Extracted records
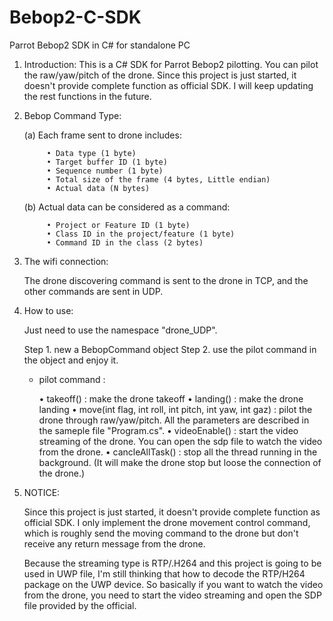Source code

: # Bebop2-C-SDK
Parrot Bebop2  SDK in C# for standalone PC

1. Introduction: 
    This is a C# SDK for Parrot Bebop2 pilotting. You can pilot the raw/yaw/pitch of the drone. Since this project is just started, it doesn't provide complete function as official SDK. I will keep updating the rest functions in the future.

2. Bebop Command Type: 

    (a) Each frame sent to drone includes:

            • Data type (1 byte)
            • Target buffer ID (1 byte)
            • Sequence number (1 byte)
            • Total size of the frame (4 bytes, Little endian) 
            • Actual data (N bytes)

    (b) Actual data can be considered as a command:

            • Project or Feature ID (1 byte)
            • Class ID in the project/feature (1 byte)
            • Command ID in the class (2 bytes)

3. The wifi connection:

    The drone discovering command is sent to the drone in TCP, and the other commands are sent in UDP.

4. How to use: 

    Just need to use the namespace "drone_UDP".

    Step 1. new a BebopCommand object
    Step 2. use the pilot command in the object and enjoy it.

    * pilot command : 

        • takeoff() : make the drone takeoff
        • landing() : make the drone landing
        • move(int flag, int roll, int pitch, int yaw, int gaz) : pilot the drone through raw/yaw/pitch. All the parameters are described in the sameple file "Program.cs".
        • videoEnable() : start the video streaming of the drone. You can open the sdp file to watch the video from the drone.
        • cancleAllTask() : stop all the thread running in the background. (It will make the drone stop but loose the connection of the drone.)

5. NOTICE:

    Since this project is just started, it doesn't provide complete function as official SDK. I only implement the drone movement control command, which is roughly send the moving command to the drone but don't receive any return message from the drone.

    Because the streaming type is RTP/.H264 and this project is going to be used in UWP file, I'm still thinking that how to decode the RTP/H264 package on the UWP device. So basically if you want to watch the video from the drone, you need to start the video streaming and open the SDP file provided by the official.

Task goal:
Retype each entry exactly. No pictures.

Result:
Source code

: # Bebop2-C-SDK
Parrot Bebop2  SDK in C# for standalone PC

1. Introduction: 
    This is a C# SDK for Parrot Bebop2 pilotting. You can pilot the raw/yaw/pitch of the drone. Since this project is just started, it doesn't provide complete function as official SDK. I will keep updating the rest functions in the future.

2. Bebop Command Type: 

    (a) Each frame sent to drone includes:

            • Data type (1 byte)
            • Target buffer ID (1 byte)
            • Sequence number (1 byte)
            • Total size of the frame (4 bytes, Little endian) 
            • Actual data (N bytes)

    (b) Actual data can be considered as a command:

            • Project or Feature ID (1 byte)
            • Class ID in the project/feature (1 byte)
            • Command ID in the class (2 bytes)

3. The wifi connection:

    The drone discovering command is sent to the drone in TCP, and the other commands are sent in UDP.

4. How to use: 

    Just need to use the namespace "drone_UDP".

    Step 1. new a BebopCommand object
    Step 2. use the pilot command in the object and enjoy it.

    * pilot command : 

        • takeoff() : make the drone takeoff
        • landing() : make the drone landing
        • move(int flag, int roll, int pitch, int yaw, int gaz) : pilot the drone through raw/yaw/pitch. All the parameters are described in the sameple file "Program.cs".
        • videoEnable() : start the video streaming of the drone. You can open the sdp file to watch the video from the drone.
        • cancleAllTask() : stop all the thread running in the background. (It will make the drone stop but loose the connection of the drone.)

5. NOTICE:

    Since this project is just started, it doesn't provide complete function as official SDK. I only implement the drone movement control command, which is roughly send the moving command to the drone but don't receive any return message from the drone.

    Because the streaming type is RTP/.H264 and this project is going to be used in UWP file, I'm still thinking that how to decode the RTP/H264 package on the UWP device. So basically if you want to watch the video from the drone, you need to start the video streaming and open the SDP file provided by the official.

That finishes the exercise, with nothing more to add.